For the second “essay” (and we must remember that an essay, in Huxley’s words–plagiarized from Toynbee [I think]–is “just one damn thing after another”), I would like to have the students writing an essay moving toward generalizations of students’ school writing experiences and consequent attitudes towards writing. I’m using this as an occasion to naturalize research by asking the students to google search information on student writing experiences and consequent attitudes toward writing. And then finally, I would like to have them use library databases to see whether they can find any interesting articles on the same subject—non-academic ones preferably.
This is a long preface to a note that I wrote below in response to a teacher who wanted to know a little bit more about what lay behind this kind of research, generalizing, and writing experience. I’m just writing it down here mostly to keep track of what I had in mind.
In response to your question about what kinds of things students should be reading when they are preparing to do secondary research in the unit leading up to Paper #2, let me suggest the following:
There are three kinds of sources:
- · other students in the class,
- · anything someone writes in a public space (usually found by googling),
- · print sources (from newspapers to scholarly journals).
I think it’s interesting to get the students to look at the different kinds of “other” sources. The important point: other students are VERY important sources of information. When I think of bringing other voices into our own texts (as I did by including parts of your query), students should begin by citing their classmates, finding ways to say, Jessica said ” . . . . . . and so on”. You can make the Works Cited as formal or informal as you want it.
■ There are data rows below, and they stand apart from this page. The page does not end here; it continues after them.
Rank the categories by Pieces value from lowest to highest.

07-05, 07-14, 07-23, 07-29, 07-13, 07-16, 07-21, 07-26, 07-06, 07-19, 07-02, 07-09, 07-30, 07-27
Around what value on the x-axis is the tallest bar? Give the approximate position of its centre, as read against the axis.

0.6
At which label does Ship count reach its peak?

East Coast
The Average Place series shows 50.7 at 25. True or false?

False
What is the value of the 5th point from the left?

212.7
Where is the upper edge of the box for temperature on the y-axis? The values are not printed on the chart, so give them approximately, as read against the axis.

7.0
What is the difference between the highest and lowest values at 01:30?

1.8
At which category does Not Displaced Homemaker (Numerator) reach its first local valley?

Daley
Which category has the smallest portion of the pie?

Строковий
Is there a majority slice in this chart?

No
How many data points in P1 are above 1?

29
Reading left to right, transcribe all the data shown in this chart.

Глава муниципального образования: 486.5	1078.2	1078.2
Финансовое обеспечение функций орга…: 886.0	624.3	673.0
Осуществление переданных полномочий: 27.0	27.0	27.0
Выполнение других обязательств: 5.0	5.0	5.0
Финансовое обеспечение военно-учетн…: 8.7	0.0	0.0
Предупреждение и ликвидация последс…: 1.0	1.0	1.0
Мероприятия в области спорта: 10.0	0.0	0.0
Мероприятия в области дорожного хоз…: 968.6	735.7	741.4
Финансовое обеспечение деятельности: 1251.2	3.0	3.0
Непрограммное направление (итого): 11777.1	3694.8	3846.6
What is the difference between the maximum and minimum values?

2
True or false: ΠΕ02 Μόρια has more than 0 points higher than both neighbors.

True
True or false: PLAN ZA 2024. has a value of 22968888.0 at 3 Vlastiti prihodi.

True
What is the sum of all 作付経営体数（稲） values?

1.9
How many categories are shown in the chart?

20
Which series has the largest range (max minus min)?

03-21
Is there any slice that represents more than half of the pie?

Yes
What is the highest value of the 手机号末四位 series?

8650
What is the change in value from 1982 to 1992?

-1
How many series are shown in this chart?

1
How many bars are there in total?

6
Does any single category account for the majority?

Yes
The important point is to have the student compare his or her experiences to her classmates’ experiences and more or less naturally synthesize and generalize without making a big deal out of it, something like, “I am really surprised that out of the 19 students in this class, 12 of them have written in journals and 5 others have wanted to. I thought I was the only one who keeps a private journal, in spite of the time my jerk of a brother . . . “
Along the same line–it’s important for students to first describe their own experiences, then read others’ experiences, and then rethink (and actually, reform) their own experiences in light of what they have learned from others (this might be called critical thinking).
I might rewrite this later, but right now I just wanted to get it down. I’m really arguing for a seamless connection between the writers and others, and between the three kinds of sources I have described above: classmates, bloggers, and published writers. Our culture, for strange reasons, tries to insert wedges between categories like these, between me and the people I know.
Needless to say, grades are a great wedge.